Asian consumers are different from their American counterparts. Many of them are highly-educated, and they have strong work ethics that help them succeed in their chosen careers. They are affluent but still seek out the best deals. More importantly, they prioritize and value their family above anything else.

When brands use the same messages to market to consumers from the West in Asia, it usually loses its impact. It has already been observed in the sales of luxury goods in Asia where brands do not see the kind of growth they expected. The messages used to market luxury goods do not work because Asians buy designer bags and shoes for reasons that are different from Americans or Europeans.

Asian-Americans may not respond to the same messages used to market to white Americans or black Americans because their upbringing is different. An effective marketing message that will touch the Asian-American community should be tailor-made based on their unique values, culture, and tradition.

Brands should consider asking a member of the Asian-American community, to create a marketing message. Many corporations make the mistake of pandering or using offensive stereotypes to address Asian consumers. Instead of growth in profit, these corporations suffer a backlash and bad press. Hiring an expert would prevent spreading the wrong message.

Go Online

Despite the recent increase of representation in the mainstream media among Asian-Americans, the community still feels under-represented. As a response, communities of Asian-Americans, especially younger generations, turn to the internet to look for information and communicate with each other.

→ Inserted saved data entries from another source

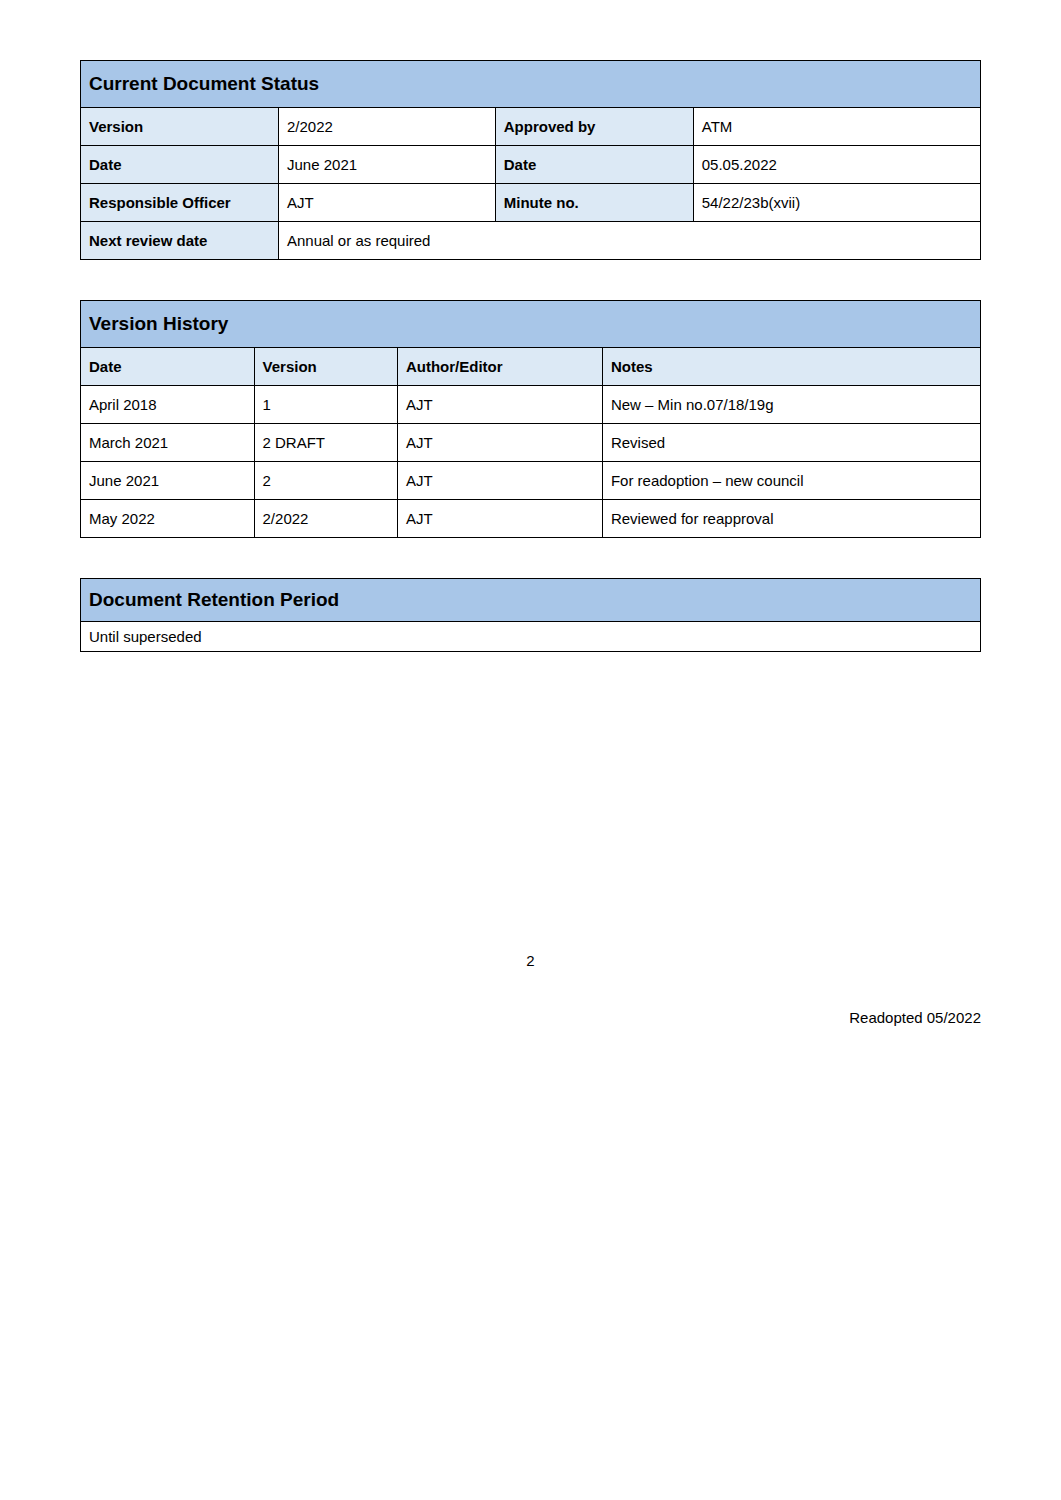| Current Document Status |
| Version | 2/2022 | Approved by | ATM |
| Date | June 2021 | Date | 05.05.2022 |
| Responsible Officer | AJT | Minute no. | 54/22/23b(xvii) |
| Next review date | Annual or as required |
| Version History |
| Date | Version | Author/Editor | Notes |
| April 2018 | 1 | AJT | New – Min no.07/18/19g |
| March 2021 | 2 DRAFT | AJT | Revised |
| June 2021 | 2 | AJT | For readoption – new council |
| May 2022 | 2/2022 | AJT | Reviewed for reapproval |
| Document Retention Period |
| Until superseded |
2
Readopted 05/2022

Asians spend so much of their time every day online. They watch the least amount of television compared to Caucasians and African-Americans. However, they log an average of 80 hours on the internet monthly, consuming video content online through Netflix and YouTube.

Brands that want to cater toward Asian-Americans should have a strong online presence because, otherwise, they would not gain the type of audience that they want.

Asian-Americans have the highest household income among all racial groups in the U.S. They have a collective buying power amounting to $1 trillion. They also live longer and have a longer buying power than the rest of the population. Businesses that invest resources into swaying Asian-Americans have a lot to gain.